En termes de financement, la gouvernance et le pilotage de la CSPE seront réformés pour un meilleur contrôle des engagements et des charges, et une meilleure efficacité de la dépense publique. Les différents financements et mécanismes de soutien énergétiques et climatiques (y/c la CSPE) seront rendus plus lisibles, plus efficaces au regard des objectifs fixés, et réorientés pour contribuer davantage au développement des filières et des emplois.

Un cadre législatif pour l’autoconsommation

Le Titre IV est quant à lui consacré aux énergies renouvelables.

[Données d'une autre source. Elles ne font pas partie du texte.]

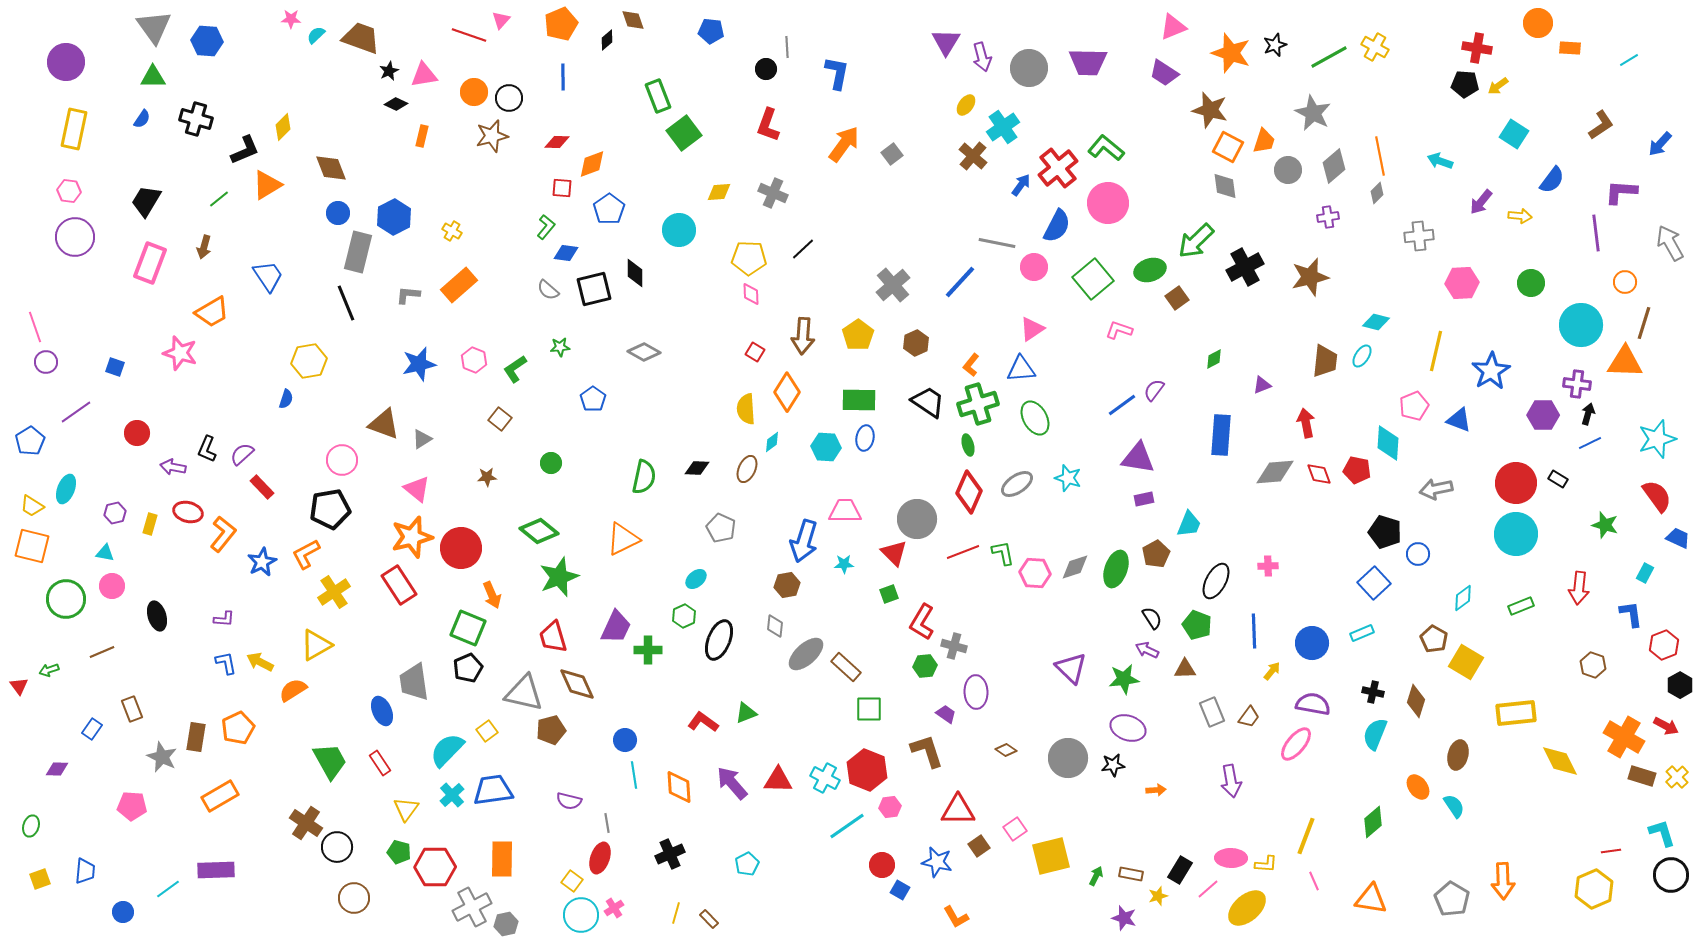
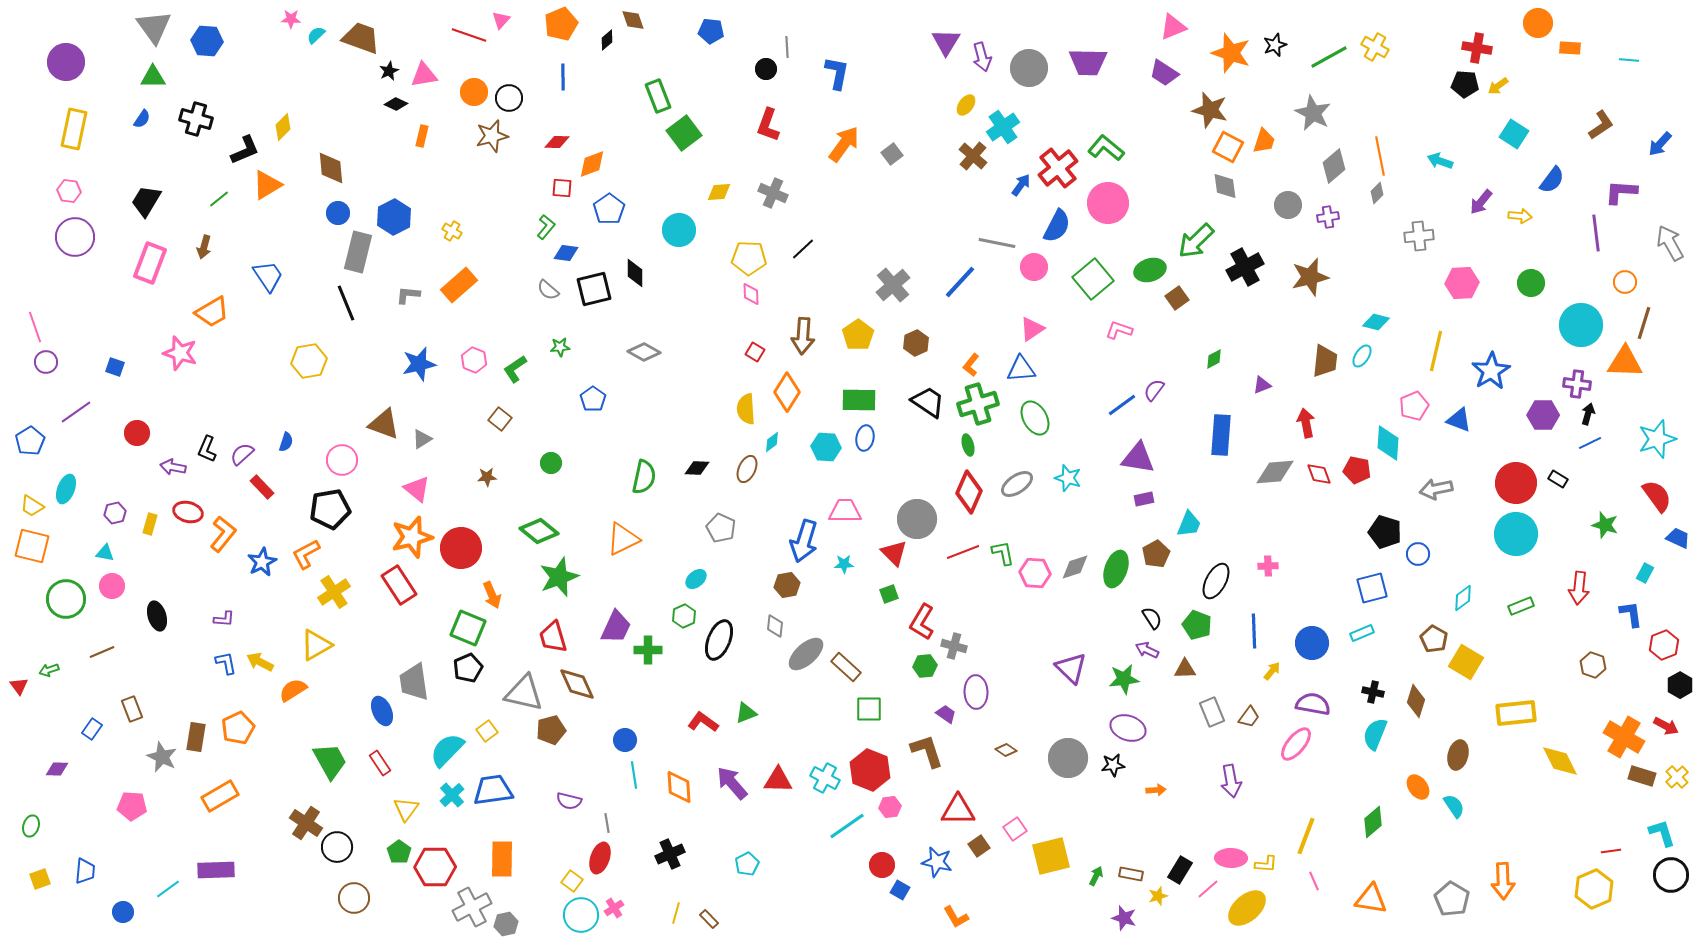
cyan line at (1629, 60): rotated 36 degrees clockwise
brown diamond at (331, 168): rotated 16 degrees clockwise
gray circle at (1288, 170): moved 35 px down
blue semicircle at (286, 399): moved 43 px down
blue square at (1374, 583): moved 2 px left, 5 px down; rotated 28 degrees clockwise
red hexagon at (867, 770): moved 3 px right
green pentagon at (399, 852): rotated 20 degrees clockwise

Ce titre contient les mesures relatives à la promotion du développement des énergies renouvelables électriques et thermiques. Y figurent les dispositions de toilettage de la législation et de simplification, ainsi que la clarification et l’optimisation des dispositifs de soutien aux énergies renouvelables (y/c l’obligation d’achat), visant à en assurer la soutenabilité économique, et à optimiser le développement des filières et de l’emploi. Le cadre des soutiens financiers aux énergies renouvelables sera aménagé pour élargir et adapter les modalités possibles de soutien (tarifs d’achat, primes à la production ou à l’investissement, appels d’offres…), pour permettre ensuite des mises en œuvre souples, en fonction des réflexions sur l’évolution de ces modalités de soutien et en tenant compte des nouvelles lignes directrices, que la Commission européenne devrait prochainement publier, sur les aides d’État en matière d’environnement et d’énergie.

De même la question de l’autoconsommation/ auto-production, qui fait actuellement l’objet de consultations, pourrait nécessiter des aménagements législatifs, au moins pour créer un cadre potentiel. Une meilleure efficacité de ces soutiens sera un des objectifs de la loi. Des aménagements pourront être apportés dans les domaines suivants :
- organisation du renouvellement des concessions hydroélectriques, dans une vision globale des enjeux, en fonction des travaux en cours suite en particulier au dernier rapport parlementaire,
- cadre législatif des installations de production d’énergie renouvelable en mer,
- le cas échéant contrôles du respect des obligations associées aux soutiens (une mission d’inspection générale a été lancée sur ce thème).